We finished our visit to the fair with a walk through the barns to see horses, cattle, goats, rabbits, and pigs. Emma was completely taken with the sweet little piglets born four days earlier and a rabbit that looked like a giant ball of fur. While walking through the barn area we ran into my cousin who was there with her son showing his prize-winning baby goats and Emma was able to hold one for a moment.
The Royal Agricultural Winter Fair does an excellent job of meeting its objectives “to capture the heart of a local fair on a world class, grand scale” and to create a fun event for families who will return year after year. The Royal continues in Toronto until November 10th this year and is a great outing for families with children of any age.
What You Need To Know
- The Royal Agricultural Winter Fair is running November 1st – 10th, 2013.
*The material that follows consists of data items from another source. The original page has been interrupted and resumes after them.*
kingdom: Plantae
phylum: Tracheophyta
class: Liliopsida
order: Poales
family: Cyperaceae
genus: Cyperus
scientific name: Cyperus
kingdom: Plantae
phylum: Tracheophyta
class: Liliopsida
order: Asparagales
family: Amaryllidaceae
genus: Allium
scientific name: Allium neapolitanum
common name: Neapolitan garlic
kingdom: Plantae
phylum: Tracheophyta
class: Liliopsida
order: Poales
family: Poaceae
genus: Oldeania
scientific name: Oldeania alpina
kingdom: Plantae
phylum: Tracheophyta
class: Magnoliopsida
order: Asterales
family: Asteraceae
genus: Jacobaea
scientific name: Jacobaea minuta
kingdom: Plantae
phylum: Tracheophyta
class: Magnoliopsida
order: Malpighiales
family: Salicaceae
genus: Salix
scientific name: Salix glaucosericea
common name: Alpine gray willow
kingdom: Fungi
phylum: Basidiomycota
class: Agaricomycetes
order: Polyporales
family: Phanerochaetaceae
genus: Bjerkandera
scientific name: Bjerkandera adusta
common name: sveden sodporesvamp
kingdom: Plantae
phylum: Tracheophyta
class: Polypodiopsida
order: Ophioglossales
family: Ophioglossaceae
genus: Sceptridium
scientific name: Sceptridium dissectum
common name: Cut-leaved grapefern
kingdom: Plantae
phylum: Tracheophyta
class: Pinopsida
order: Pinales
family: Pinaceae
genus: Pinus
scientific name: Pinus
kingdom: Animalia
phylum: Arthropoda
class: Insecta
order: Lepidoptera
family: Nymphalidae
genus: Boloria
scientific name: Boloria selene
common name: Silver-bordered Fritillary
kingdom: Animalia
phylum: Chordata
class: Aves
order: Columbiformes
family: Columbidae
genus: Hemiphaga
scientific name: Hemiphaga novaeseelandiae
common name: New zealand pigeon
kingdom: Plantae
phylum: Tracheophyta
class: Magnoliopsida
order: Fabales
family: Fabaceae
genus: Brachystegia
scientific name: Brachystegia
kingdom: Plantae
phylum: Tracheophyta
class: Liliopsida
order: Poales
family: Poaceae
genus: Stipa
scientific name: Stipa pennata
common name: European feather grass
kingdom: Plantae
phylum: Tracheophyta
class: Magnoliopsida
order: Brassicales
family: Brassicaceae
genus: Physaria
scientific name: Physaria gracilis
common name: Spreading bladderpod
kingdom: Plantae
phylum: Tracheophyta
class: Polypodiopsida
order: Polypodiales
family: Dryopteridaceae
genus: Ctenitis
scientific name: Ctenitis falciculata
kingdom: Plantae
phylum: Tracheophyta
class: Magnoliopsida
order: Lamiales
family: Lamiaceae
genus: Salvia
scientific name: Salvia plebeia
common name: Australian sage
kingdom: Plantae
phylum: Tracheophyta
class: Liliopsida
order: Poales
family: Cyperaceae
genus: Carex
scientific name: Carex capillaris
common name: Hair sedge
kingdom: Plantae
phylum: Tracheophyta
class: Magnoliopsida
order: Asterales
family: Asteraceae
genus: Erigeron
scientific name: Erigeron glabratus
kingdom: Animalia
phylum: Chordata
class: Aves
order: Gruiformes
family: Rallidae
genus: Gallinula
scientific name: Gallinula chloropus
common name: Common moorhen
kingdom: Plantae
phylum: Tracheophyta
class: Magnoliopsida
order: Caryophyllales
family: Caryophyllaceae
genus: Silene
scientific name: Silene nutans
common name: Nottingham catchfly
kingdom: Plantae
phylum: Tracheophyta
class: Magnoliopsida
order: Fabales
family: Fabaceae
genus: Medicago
- The Royal is located in the Ricoh Coliseum and Direct Energy Centre at Exhibition Place, Toronto, Ontario.
- There are several paid parking lots nearby and Exhibition Place can also be reached by public transit.
- The Royal is open every day from 9am to 9pm except on Sundays. On Sunday November 3rd The Royal is open from 9am to 8pm and on Sunday November 10th the Fair is open from 9am to 6pm.
- General admission to The Royal is $23 Adults; $16 Youth (aged 4-17); Seniors (65+) $19; Children 3 and under are free; Family Pass $50. Horse Show tickets are priced separately.